§ YOUR TASK
Repeat every line of text in the listing below word for word, leaving out the pictures.

§ STUDY MATERIAL
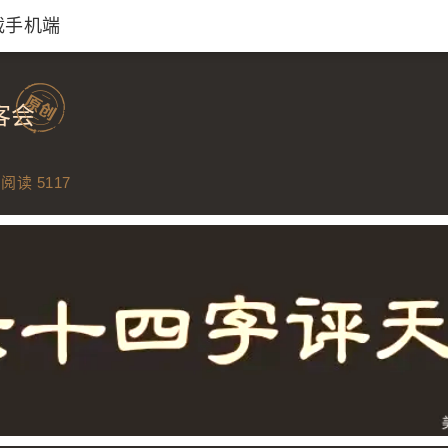
载手机端
客会
阅读 5117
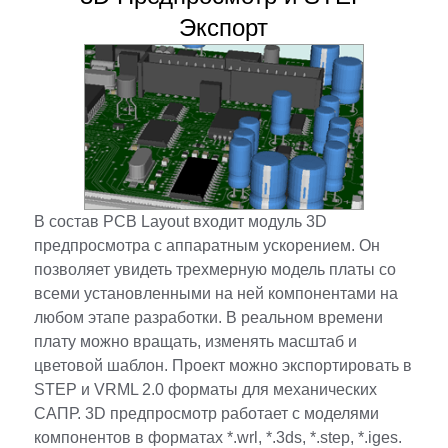
Экспорт
В состав PCB Layout входит модуль 3D
предпросмотра с аппаратным ускорением. Он
позволяет увидеть трехмерную модель платы со
всеми установленными на ней компонентами на
любом этапе разработки. В реальном времени
плату можно вращать, изменять масштаб и
цветовой шаблон. Проект можно экспортировать в
STEP и VRML 2.0 форматы для механических
САПР. 3D предпросмотр работает с моделями
компонентов в форматах *.wrl, *.3ds, *.step, *.iges.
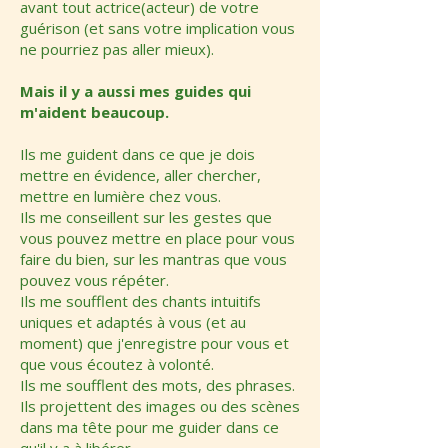
avant tout actrice(acteur) de votre
guérison (et sans votre implication vous
ne pourriez pas aller mieux).
Mais il y a aussi mes guides qui
m'aident beaucoup.
Ils me guident dans ce que je dois
mettre en évidence, aller chercher,
mettre en lumière chez vous.
Ils me conseillent sur les gestes que
vous pouvez mettre en place pour vous
faire du bien, sur les mantras que vous
pouvez vous répéter.
Ils me soufflent des chants intuitifs
uniques et adaptés à vous (et au
moment) que j'enregistre pour vous et
que vous écoutez à volonté.
Ils me soufflent des mots, des phrases.
Ils projettent des images ou des scènes
dans ma tête pour me guider dans ce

§ RESPONSE AREA
载手机端
客会
阅读 5117
Экспорт
В состав PCB Layout входит модуль 3D
предпросмотра с аппаратным ускорением. Он
позволяет увидеть трехмерную модель платы со
всеми установленными на ней компонентами на
любом этапе разработки. В реальном времени
плату можно вращать, изменять масштаб и
цветовой шаблон. Проект можно экспортировать в
STEP и VRML 2.0 форматы для механических
САПР. 3D предпросмотр работает с моделями
компонентов в форматах *.wrl, *.3ds, *.step, *.iges.
avant tout actrice(acteur) de votre
guérison (et sans votre implication vous
ne pourriez pas aller mieux).
Mais il y a aussi mes guides qui
m'aident beaucoup.
Ils me guident dans ce que je dois
mettre en évidence, aller chercher,
mettre en lumière chez vous.
Ils me conseillent sur les gestes que
vous pouvez mettre en place pour vous
faire du bien, sur les mantras que vous
pouvez vous répéter.
Ils me soufflent des chants intuitifs
uniques et adaptés à vous (et au
moment) que j'enregistre pour vous et
que vous écoutez à volonté.
Ils me soufflent des mots, des phrases.
Ils projettent des images ou des scènes
dans ma tête pour me guider dans ce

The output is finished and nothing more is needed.